**Bestudeerde tekst**
Als God absoluut en één is, kan er niets anders zijn dan Hij. Hoe kan het dan dat er een Zoon is, en waarom? Droomt God van een Zoon? Is er een schakel tussen God en de wereld, de Heilige Geest of de Zoon, en zo ja, welke? Als deze wereld een illusie is en God die niet heeft gemaakt, is het dan zo dat engelen en andere spirituele wezens ook niet bestaan? Bestaan wíj eigenlijk wel, als tijd niet meer is dan een moment in onze denkgeest dat allang voorbij is? En wat zijn de praktische gevolgen voor ons dagelijkse leven? Zelfs als wij dit feit erkennen, heb ik niet het gevoel dat het enig verschil maakt voor ons normale leven. De wereld houdt niet op te bestaan, ook al proberen we dat.

**Opdracht**
Druk uit de tekst hierboven over God en de wereld als illusie het stuk letterlijk af dat begint bij "Als God absoluut" en doorloopt tot en met "proberen we dat.".

**Fragment uit dataset**

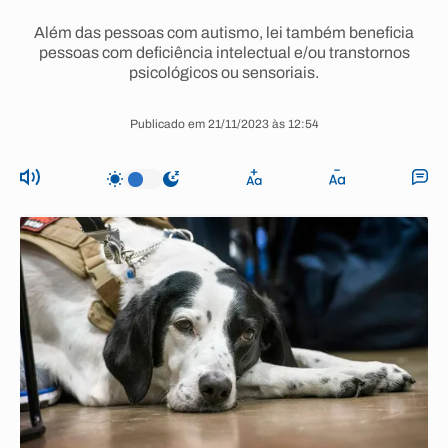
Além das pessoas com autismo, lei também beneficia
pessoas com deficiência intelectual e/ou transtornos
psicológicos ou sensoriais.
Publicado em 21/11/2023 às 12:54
---
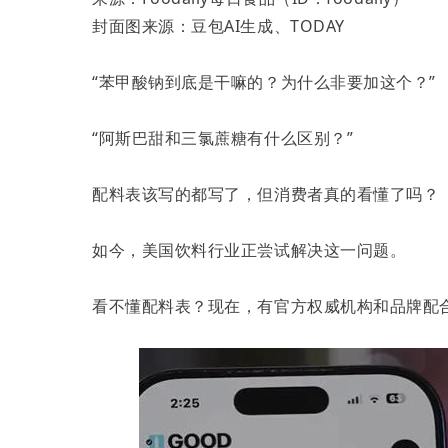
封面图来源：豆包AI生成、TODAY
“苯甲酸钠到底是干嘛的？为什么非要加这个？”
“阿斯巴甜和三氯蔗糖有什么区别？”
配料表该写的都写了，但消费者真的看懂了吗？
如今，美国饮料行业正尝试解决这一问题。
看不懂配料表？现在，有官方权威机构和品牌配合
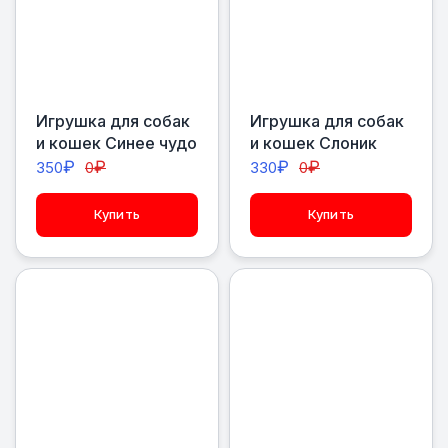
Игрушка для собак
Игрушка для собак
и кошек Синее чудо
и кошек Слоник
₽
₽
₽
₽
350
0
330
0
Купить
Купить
...
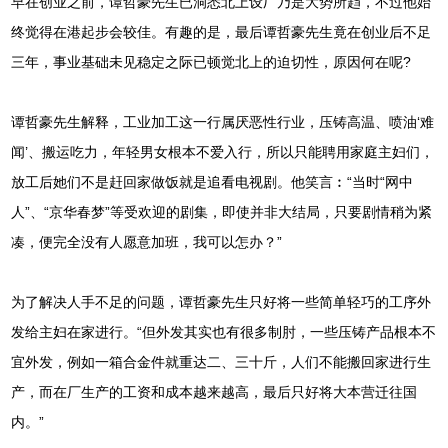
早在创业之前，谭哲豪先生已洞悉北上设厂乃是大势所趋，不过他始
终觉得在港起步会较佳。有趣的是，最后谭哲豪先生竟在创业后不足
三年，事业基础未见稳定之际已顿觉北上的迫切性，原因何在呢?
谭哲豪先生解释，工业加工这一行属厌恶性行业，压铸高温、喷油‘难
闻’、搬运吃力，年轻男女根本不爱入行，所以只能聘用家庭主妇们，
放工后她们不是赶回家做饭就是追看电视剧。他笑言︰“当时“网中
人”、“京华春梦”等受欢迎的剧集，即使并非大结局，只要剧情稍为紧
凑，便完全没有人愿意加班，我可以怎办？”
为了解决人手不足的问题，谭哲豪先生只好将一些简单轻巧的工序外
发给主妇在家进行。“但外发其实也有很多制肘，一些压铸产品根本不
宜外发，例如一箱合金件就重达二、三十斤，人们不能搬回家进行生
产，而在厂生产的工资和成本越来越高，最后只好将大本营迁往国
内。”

**Verwacht antwoord**
Als God absoluut en één is, kan er niets anders zijn dan Hij. Hoe kan het dan dat er een Zoon is, en waarom? Droomt God van een Zoon? Is er een schakel tussen God en de wereld, de Heilige Geest of de Zoon, en zo ja, welke? Als deze wereld een illusie is en God die niet heeft gemaakt, is het dan zo dat engelen en andere spirituele wezens ook niet bestaan? Bestaan wíj eigenlijk wel, als tijd niet meer is dan een moment in onze denkgeest dat allang voorbij is? En wat zijn de praktische gevolgen voor ons dagelijkse leven? Zelfs als wij dit feit erkennen, heb ik niet het gevoel dat het enig verschil maakt voor ons normale leven. De wereld houdt niet op te bestaan, ook al proberen we dat.